Corporations use location intelligence throughout the board to be used instances like:
- Focused advertising primarily based on buyer demographics (41%)
- Validating and cleansing up handle knowledge (41%)
- Optimizing deliveries and repair (40%)
- Assessing danger and processing claims (39%)
On the info enrichment aspect, 44% use buyer segmentation and viewers knowledge, 38% use client demographics, and 39% use administrative boundaries for geographic context.
Nonetheless, knowledge enrichment requires focus to keep away from widespread points. When leveraging location intelligence insights, knowledge and analytics leaders report considerations about privateness and safety (46%) and integration complexity (44%). And when incorporating third-party datasets, further challenges embody:
- high quality points (37%)
- privateness and ethics questions (33%)
- regulatory compliance (32%)
- programs that don’t simply combine (31%)
If that sounds acquainted, these are similar to the governance and compliance challenges that maintain popping up when corporations attempt to align AI with enterprise targets.
At Exactly, we’ve seen how including context by means of knowledge enrichment could be a game-changer – however provided that you’re vigilant about high quality, privateness, and integration.
Abilities Scarcity Recognized as Prime Barrier
Corporations have constructed out AI platforms, gathered knowledge, and launched knowledge integrity initiatives. However the survey reveals the actual bottleneck isn’t expertise, it’s folks.
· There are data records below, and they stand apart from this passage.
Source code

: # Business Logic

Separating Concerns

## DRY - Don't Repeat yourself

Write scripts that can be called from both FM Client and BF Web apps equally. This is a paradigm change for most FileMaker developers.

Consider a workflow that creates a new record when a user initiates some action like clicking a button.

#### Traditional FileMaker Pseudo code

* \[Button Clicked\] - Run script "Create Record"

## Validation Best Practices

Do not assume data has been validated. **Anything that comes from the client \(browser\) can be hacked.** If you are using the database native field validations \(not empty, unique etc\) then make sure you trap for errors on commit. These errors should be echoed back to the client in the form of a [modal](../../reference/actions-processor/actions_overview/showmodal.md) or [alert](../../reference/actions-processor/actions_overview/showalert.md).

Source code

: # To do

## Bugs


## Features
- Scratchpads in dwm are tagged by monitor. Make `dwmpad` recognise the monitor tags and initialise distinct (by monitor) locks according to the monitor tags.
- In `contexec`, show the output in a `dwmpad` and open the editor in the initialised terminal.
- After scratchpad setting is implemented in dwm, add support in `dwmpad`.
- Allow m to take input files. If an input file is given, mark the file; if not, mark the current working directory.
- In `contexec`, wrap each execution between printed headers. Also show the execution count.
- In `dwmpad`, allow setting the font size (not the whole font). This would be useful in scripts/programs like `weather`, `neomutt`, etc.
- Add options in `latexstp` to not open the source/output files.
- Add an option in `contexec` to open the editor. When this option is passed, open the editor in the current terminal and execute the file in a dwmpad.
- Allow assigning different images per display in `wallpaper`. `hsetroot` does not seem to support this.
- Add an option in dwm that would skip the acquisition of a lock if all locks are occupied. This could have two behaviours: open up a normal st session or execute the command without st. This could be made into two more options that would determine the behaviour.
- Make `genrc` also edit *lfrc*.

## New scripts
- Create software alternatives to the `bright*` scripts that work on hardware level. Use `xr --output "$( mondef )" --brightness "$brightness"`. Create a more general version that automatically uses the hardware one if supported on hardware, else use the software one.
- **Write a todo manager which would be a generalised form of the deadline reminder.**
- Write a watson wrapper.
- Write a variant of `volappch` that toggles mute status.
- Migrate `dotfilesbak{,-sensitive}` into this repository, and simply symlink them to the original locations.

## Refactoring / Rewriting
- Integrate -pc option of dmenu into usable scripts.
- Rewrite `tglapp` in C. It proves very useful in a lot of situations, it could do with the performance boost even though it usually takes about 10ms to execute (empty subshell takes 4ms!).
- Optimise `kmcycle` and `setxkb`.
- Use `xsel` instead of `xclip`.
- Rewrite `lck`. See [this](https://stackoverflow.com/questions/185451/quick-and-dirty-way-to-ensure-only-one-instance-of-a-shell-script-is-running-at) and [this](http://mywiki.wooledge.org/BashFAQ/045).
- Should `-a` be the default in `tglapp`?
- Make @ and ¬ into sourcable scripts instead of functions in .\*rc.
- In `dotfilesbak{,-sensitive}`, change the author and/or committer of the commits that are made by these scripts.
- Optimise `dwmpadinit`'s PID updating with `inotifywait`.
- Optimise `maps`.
Greater than half of information leaders surveyed (51%) say abilities are their prime want for AI readiness, whereas solely 38% really feel assured they’ve the precise workers abilities and coaching.
What’s attention-grabbing is how evenly the talents gaps are unfold out. Information leaders report ability gaps for each competency measured, clustering between 25% and 30% per competency. The reply shouldn’t be so simple as hiring extra knowledge scientists or enterprise analysts. Organizations want individuals who supply a breadth of abilities to help the size and complexity of AI.
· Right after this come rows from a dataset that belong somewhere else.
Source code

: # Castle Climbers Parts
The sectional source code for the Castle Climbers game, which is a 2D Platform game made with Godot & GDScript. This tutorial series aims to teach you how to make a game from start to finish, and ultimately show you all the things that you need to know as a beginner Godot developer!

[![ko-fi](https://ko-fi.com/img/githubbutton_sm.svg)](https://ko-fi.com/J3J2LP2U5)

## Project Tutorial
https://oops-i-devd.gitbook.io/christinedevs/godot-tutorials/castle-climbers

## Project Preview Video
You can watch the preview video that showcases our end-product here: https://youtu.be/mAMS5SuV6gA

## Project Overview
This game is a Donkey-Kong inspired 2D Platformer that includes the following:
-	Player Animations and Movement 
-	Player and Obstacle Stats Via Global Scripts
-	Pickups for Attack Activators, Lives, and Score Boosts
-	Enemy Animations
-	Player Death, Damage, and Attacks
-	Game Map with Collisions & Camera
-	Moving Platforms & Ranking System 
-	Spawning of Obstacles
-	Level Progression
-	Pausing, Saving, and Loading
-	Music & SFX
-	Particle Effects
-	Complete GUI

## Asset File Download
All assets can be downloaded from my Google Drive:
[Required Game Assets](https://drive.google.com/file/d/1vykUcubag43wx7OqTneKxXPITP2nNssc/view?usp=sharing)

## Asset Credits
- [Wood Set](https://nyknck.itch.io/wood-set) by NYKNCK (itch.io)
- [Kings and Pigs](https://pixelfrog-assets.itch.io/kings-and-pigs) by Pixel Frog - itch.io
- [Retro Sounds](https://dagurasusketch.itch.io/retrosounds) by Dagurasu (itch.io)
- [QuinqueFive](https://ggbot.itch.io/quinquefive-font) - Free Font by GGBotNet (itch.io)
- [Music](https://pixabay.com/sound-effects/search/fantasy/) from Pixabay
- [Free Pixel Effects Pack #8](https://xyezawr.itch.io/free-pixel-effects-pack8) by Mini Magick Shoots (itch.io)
Right here’s how this breaks down:
- 30% can’t deploy AI at scale in a enterprise setting
- 29% lack experience in accountable AI and compliance
- 28% wrestle to translate enterprise wants into AI options
- 27% need assistance with AI mannequin improvement and primary AI literacy
- 26% have bother bridging technical and enterprise groups, turning AI findings into motion, and understanding enterprise processes
In constructing groups all through my profession, I’ve discovered that generalists – those that can bridge technical and enterprise worlds – are simply as crucial as specialists. Translating AI findings into actionable enterprise methods is usually the toughest half, and it’s the place the right combination of abilities makes all of the distinction.
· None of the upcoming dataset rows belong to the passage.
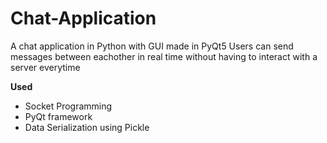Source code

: # Chat-Application
A chat application in Python with GUI made in PyQt5
Users can send messages between eachother in real time without having to interact with a server everytime

**Used**
* Socket Programming
* PyQt framework
* Data Serialization using Pickle
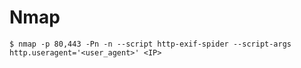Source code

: # Nmap

`$ nmap -p 80,443 -Pn -n --script http-exif-spider --script-args http.useragent='<user_agent>' <IP>`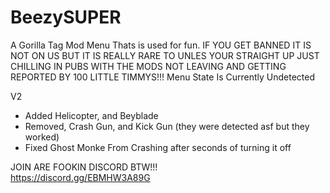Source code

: # BeezySUPER
A Gorilla Tag Mod Menu Thats is used for fun.
IF YOU GET BANNED IT IS NOT ON US BUT IT IS REALLY RARE TO UNLES YOUR STRAIGHT UP JUST CHILLING IN PUBS WITH THE MODS NOT LEAVING AND GETTING REPORTED BY 100 LITTLE TIMMYS!!!
Menu State Is Currently Undetected

V2
- Added Helicopter, and Beyblade
- Removed, Crash Gun, and Kick Gun (they were detected asf but they worked)
- Fixed Ghost Monke From Crashing after seconds of turning it off


JOIN ARE FOOKIN DISCORD BTW!!!  
https://discord.gg/EBMHW3A89G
Construct Your 2026 Information Integrity Technique
Reflecting on this 12 months’s findings, I’m struck by how a lot they reinforce what I’ve seen all through my profession: the basics of information technique, governance, and abilities are extra crucial than ever. The challenges and alternatives highlighted on this report are the identical realities I’ve confronted personally, and I do know lots of my friends are navigating the identical terrain.
What excites me most is how these insights might help different knowledge leaders reduce by means of the noise and deal with what actually issues. Whether or not you’re simply beginning your AI journey or scaling mature applications, the teachings right here – about bridging the disconnect by investing in knowledge integrity and constructing the precise groups – are important for long-term success.
For deeper evaluation and sensible steerage in your group, I encourage you to dig into the complete 2026 State of Information Integrity and AI Readiness report. These findings will provide help to outline a knowledge technique that’s not simply AI-ready, however future-ready.